### Ausgewählter Abschnitt
╭──

Es hätten sich interessante Fragen gestellt. Wie sind Menschen früher mit solchen Krisen umgegangen? Welche Parallelen gibt es zwischen Corona und der Spanischen Grippe? Was heisst Isolation aus psychologischer Sicht? Was heisst Isolation für Menschen, die – im Gegensatz zu einigen Wochen während Corona – jahrelang eingesperrt sind/waren? Gefängnisinsassen, Menschen im Krieg oder die Gesellschaften der Sowjetunion hinter dem Eisernen Vorhang?

Es hätte so viele interessante Fragen und Antorten gegeben. Das Schweizer Fernsehen hätte neben den Sondersendungen am Abend und den Liveübertragungen der bundesrätlichen Medienkonferenzen weitere Sondersendungen machen können. Das einzige, was ausgebaut wurde, war das Kinder- und Schulfernsehen. Das war richtig, aber nicht genug. SRF hätte auch am Abend viel interessantere Inhalte vermitteln können. Das war defintiv eine verpasste Chance.

╰──

### Aufgabenstellung
1) Schreiben Sie aus dem ausgewählten Abschnitt über das Schweizer Fernsehen in der Corona-Zeit den Wortlaut zwischen "Es hätte so" und "eine verpasste Chance." ab, beide Stellen eingeschlossen.
2) Welches Angebot des Schweizer Fernsehens wurde laut dem ausgewählten Abschnitt als einziges ausgebaut?

### Übungsdaten
╭──

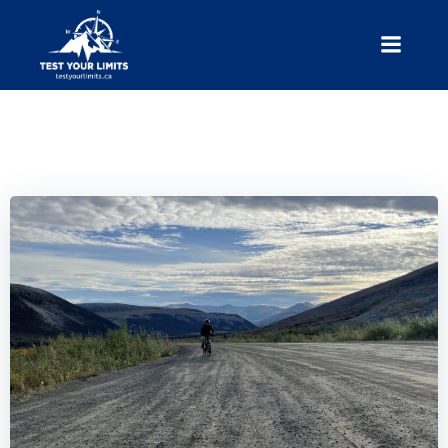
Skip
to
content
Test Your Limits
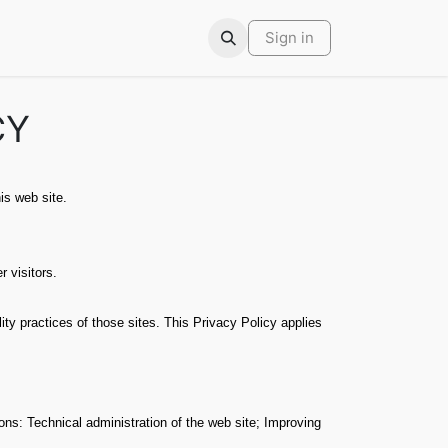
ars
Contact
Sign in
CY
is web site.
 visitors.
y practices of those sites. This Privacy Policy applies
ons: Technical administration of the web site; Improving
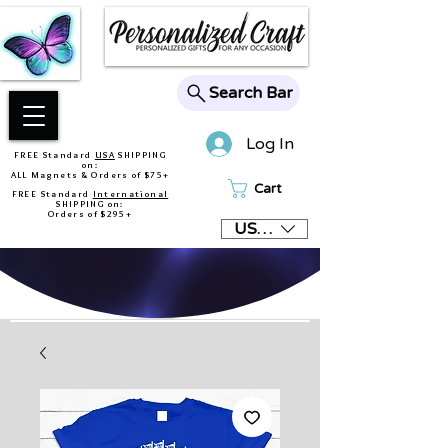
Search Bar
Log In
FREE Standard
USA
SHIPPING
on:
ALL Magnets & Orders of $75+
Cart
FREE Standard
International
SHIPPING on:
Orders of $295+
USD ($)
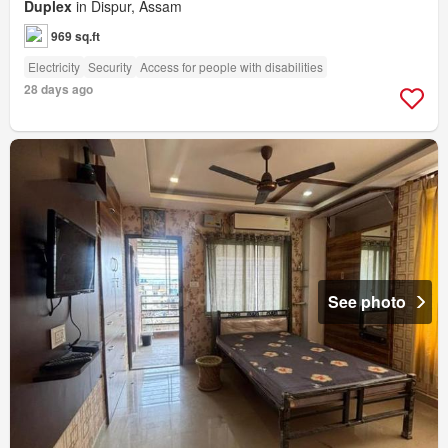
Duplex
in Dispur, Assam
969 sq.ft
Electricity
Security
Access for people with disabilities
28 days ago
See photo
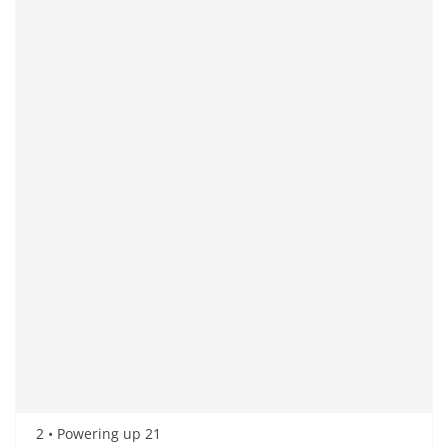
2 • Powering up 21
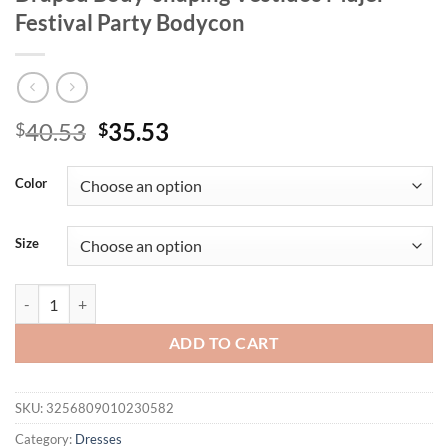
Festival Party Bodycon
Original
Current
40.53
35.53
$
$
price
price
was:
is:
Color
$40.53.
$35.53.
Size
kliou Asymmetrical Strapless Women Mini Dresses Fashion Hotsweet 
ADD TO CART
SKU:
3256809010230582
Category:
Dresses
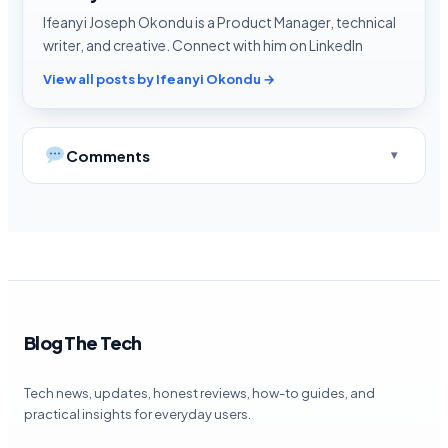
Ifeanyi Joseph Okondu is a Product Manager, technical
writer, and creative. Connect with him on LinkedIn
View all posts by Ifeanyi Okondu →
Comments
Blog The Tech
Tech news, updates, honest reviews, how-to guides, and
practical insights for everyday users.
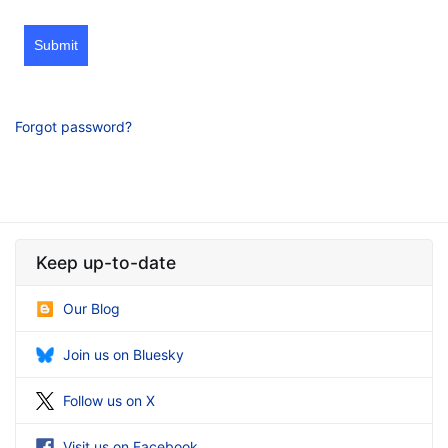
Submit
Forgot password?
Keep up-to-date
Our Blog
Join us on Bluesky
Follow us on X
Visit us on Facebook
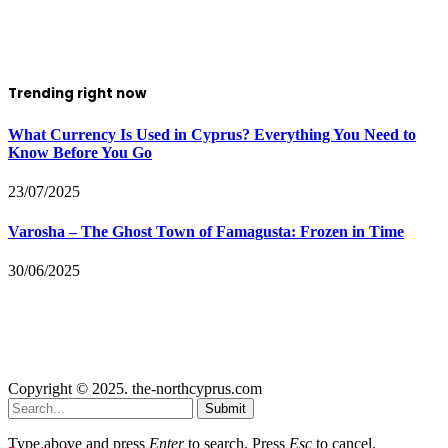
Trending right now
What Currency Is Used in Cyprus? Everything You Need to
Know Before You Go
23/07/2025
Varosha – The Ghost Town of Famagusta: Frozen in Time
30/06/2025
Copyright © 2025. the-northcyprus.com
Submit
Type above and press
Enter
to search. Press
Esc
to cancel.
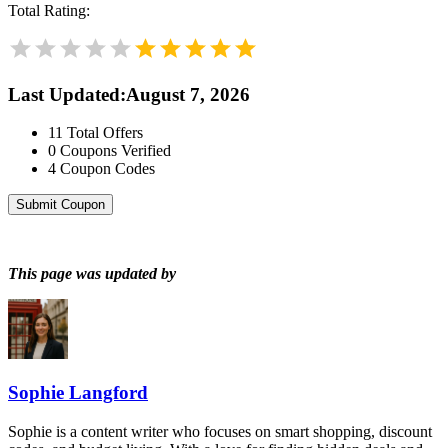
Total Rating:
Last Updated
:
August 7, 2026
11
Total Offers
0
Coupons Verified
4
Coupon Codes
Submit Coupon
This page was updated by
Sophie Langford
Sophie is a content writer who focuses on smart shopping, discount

╰──

### Lösungen je Aufgabe
1)
Es hätte so viele interessante Fragen und Antorten gegeben. Das Schweizer Fernsehen hätte neben den Sondersendungen am Abend und den Liveübertragungen der bundesrätlichen Medienkonferenzen weitere Sondersendungen machen können. Das einzige, was ausgebaut wurde, war das Kinder- und Schulfernsehen. Das war richtig, aber nicht genug. SRF hätte auch am Abend viel interessantere Inhalte vermitteln können. Das war defintiv eine verpasste Chance.

2) Das Kinder- und Schulfernsehen.